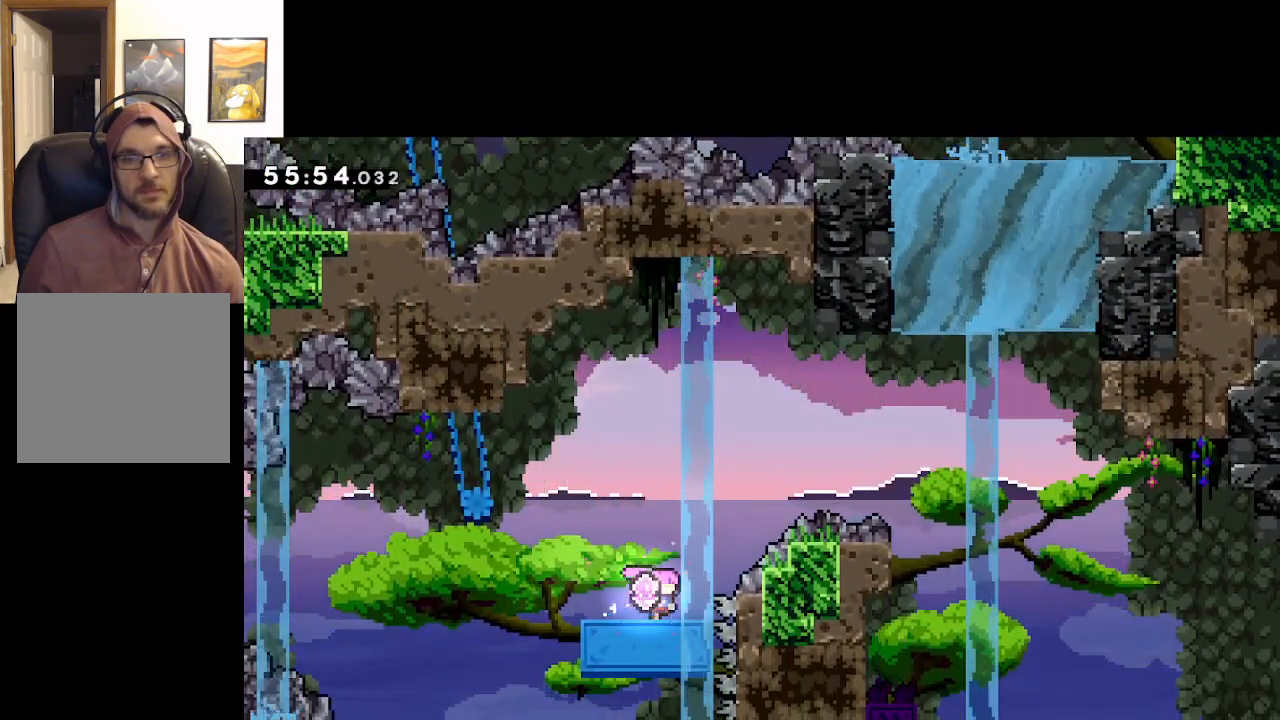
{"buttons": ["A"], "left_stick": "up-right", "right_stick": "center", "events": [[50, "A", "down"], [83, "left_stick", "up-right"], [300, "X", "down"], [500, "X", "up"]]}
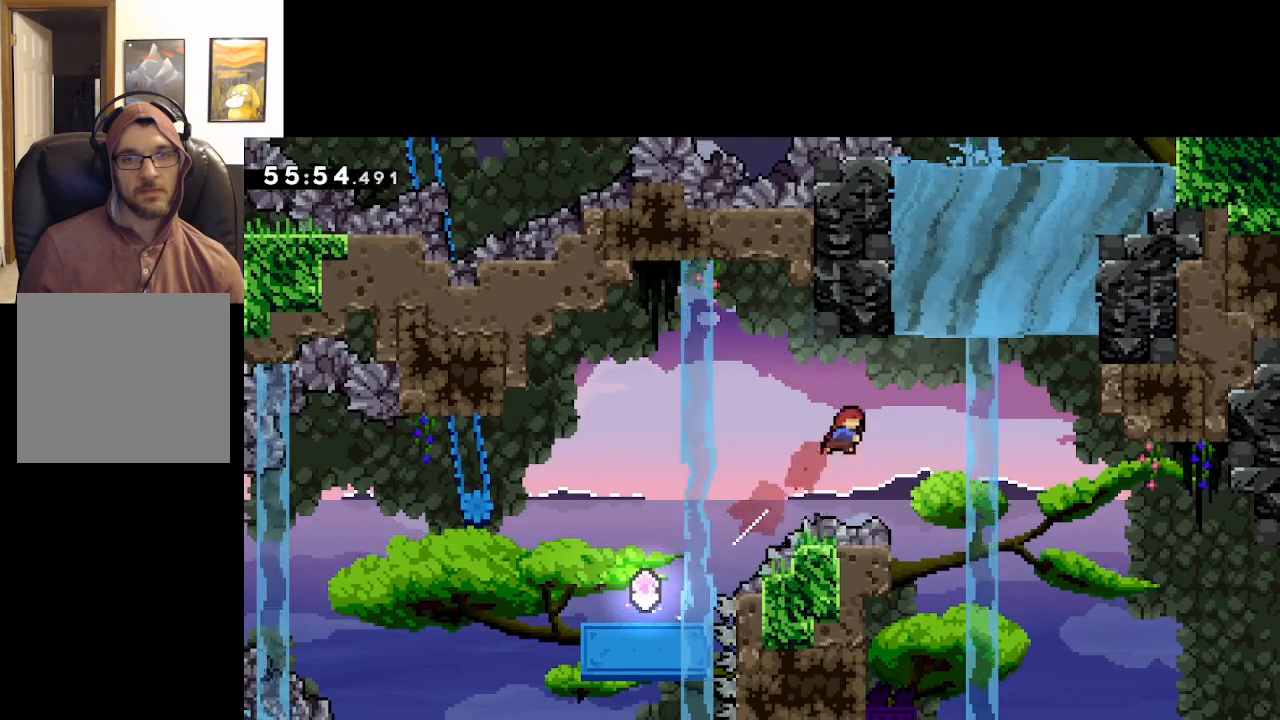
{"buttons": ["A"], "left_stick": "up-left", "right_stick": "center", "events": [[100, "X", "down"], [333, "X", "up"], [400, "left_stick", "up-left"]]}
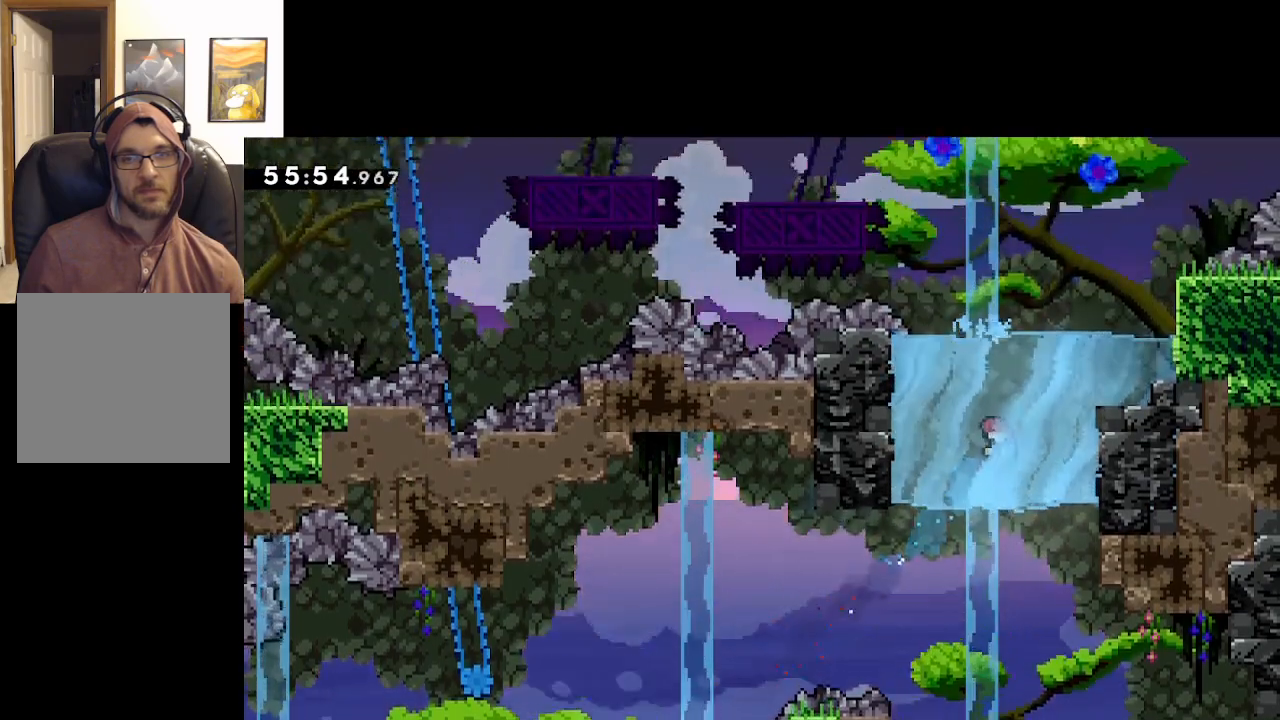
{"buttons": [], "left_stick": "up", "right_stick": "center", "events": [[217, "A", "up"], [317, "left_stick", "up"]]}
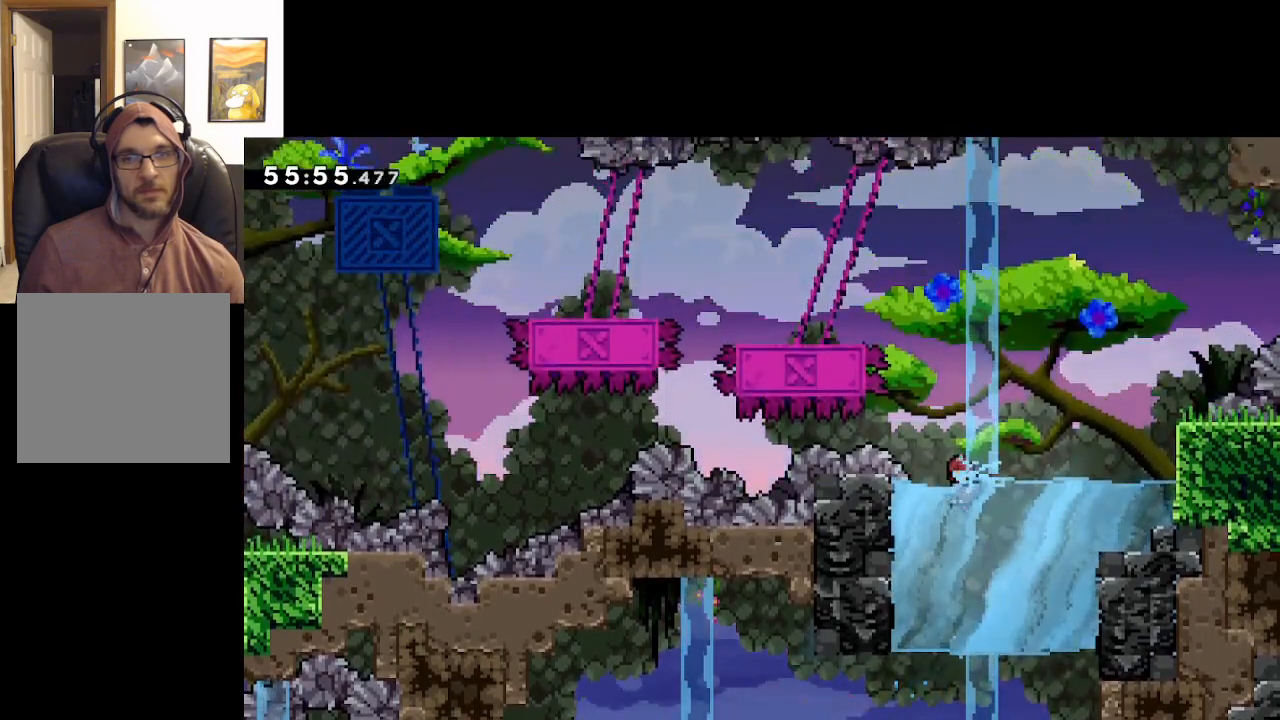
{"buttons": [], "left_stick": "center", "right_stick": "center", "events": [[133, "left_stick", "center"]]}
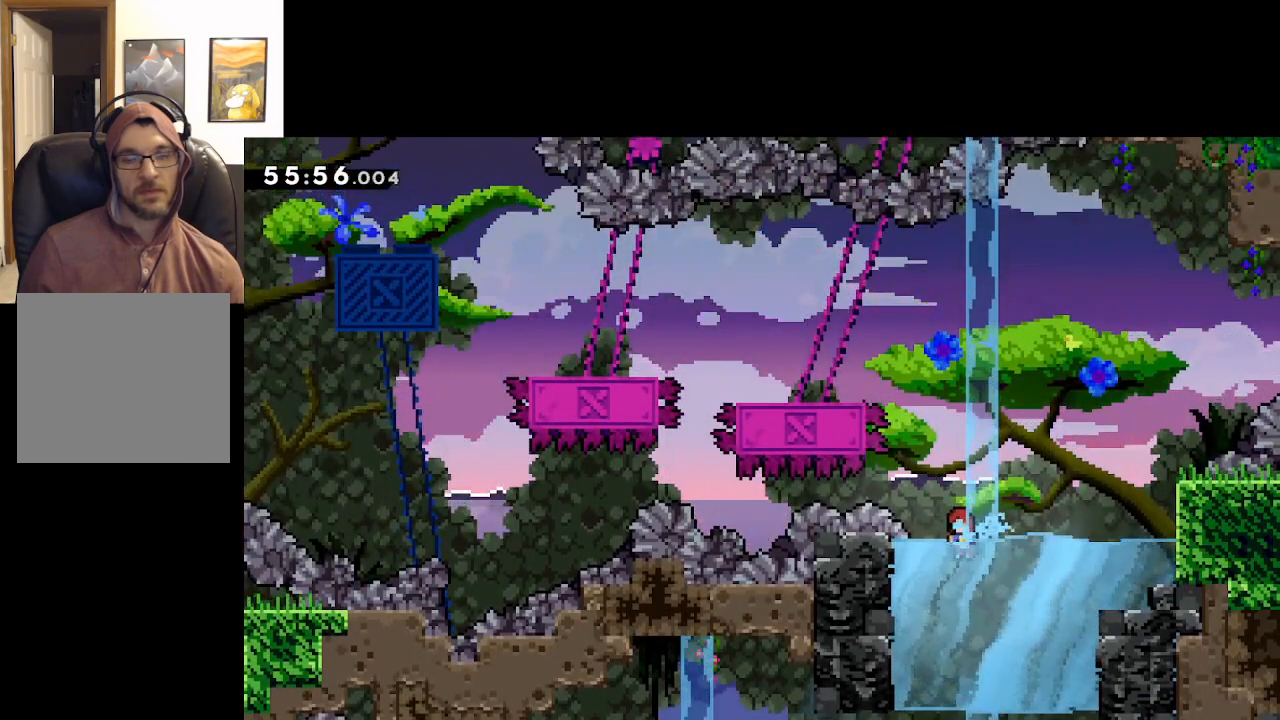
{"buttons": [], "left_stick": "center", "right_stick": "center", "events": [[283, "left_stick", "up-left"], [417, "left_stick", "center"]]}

> [EXERCISE INSTRUCTIONS]: Only a number is wanted here: how many lines of the material hold the word "down".

> [EXPECTED OUTPUT]: 2